Input material: Begin

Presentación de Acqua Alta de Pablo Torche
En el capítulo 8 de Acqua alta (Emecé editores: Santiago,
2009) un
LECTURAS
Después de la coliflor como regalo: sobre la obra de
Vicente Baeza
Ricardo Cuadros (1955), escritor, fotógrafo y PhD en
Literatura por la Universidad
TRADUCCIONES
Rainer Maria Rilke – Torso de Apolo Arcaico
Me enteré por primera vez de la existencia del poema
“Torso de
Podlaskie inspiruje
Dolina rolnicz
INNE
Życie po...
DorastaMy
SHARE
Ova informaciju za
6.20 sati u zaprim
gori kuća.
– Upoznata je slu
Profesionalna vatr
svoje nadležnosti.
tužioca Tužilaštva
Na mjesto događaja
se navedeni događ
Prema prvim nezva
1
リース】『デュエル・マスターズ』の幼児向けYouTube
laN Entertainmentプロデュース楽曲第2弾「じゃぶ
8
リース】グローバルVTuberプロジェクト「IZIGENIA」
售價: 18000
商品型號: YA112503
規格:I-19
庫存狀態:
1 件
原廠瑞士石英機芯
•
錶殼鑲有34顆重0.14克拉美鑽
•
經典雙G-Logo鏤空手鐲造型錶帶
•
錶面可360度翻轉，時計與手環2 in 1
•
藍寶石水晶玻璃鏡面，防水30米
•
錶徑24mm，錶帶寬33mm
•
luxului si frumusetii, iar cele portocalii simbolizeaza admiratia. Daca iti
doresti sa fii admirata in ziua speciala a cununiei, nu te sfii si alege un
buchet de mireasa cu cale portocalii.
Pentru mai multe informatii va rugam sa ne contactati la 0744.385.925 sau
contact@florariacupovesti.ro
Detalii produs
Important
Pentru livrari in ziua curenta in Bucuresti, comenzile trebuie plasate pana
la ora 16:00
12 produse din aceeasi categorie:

Input material: End
Input material: Begin

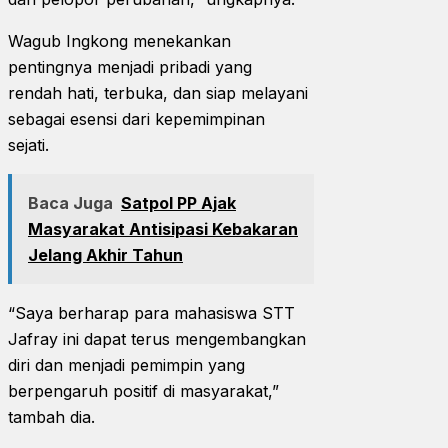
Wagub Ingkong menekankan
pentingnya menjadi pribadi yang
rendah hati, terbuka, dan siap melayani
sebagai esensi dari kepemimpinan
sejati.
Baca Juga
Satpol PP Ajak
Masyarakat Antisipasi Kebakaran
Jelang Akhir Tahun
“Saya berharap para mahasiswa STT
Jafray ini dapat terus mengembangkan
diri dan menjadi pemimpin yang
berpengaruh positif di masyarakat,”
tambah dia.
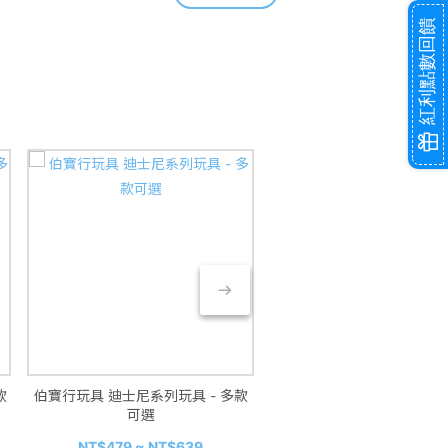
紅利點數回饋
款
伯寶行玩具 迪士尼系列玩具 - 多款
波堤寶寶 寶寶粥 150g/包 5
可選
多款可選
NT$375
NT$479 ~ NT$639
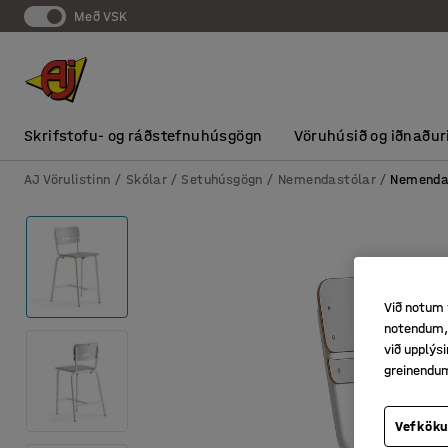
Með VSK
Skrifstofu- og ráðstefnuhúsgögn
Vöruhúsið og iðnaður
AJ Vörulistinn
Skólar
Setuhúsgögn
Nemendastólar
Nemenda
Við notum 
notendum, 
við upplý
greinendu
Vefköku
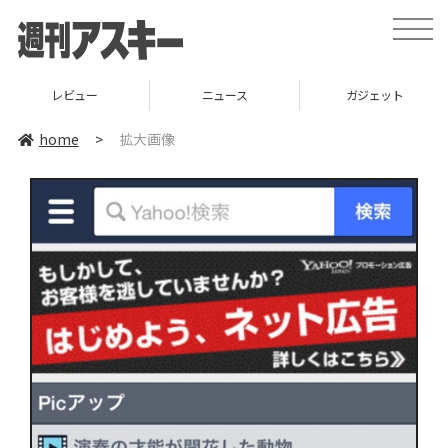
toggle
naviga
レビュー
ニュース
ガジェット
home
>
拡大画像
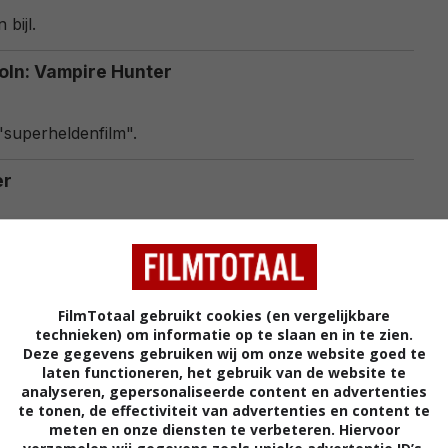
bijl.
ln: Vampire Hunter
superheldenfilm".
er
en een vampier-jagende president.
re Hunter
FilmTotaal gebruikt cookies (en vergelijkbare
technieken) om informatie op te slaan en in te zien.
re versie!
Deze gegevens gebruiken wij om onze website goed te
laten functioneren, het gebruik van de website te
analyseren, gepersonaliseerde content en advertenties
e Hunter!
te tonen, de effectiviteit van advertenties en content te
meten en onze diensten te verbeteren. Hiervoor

Input material: End

Could you return, word for word, the lines in the items above starting at the line containing "Wagub Ingkong menekankan" and ending at the line containing "tambah dia.", including both?

Wagub Ingkong menekankan
pentingnya menjadi pribadi yang
rendah hati, terbuka, dan siap melayani
sebagai esensi dari kepemimpinan
sejati.
Baca Juga
Satpol PP Ajak
Masyarakat Antisipasi Kebakaran
Jelang Akhir Tahun
“Saya berharap para mahasiswa STT
Jafray ini dapat terus mengembangkan
diri dan menjadi pemimpin yang
berpengaruh positif di masyarakat,”
tambah dia.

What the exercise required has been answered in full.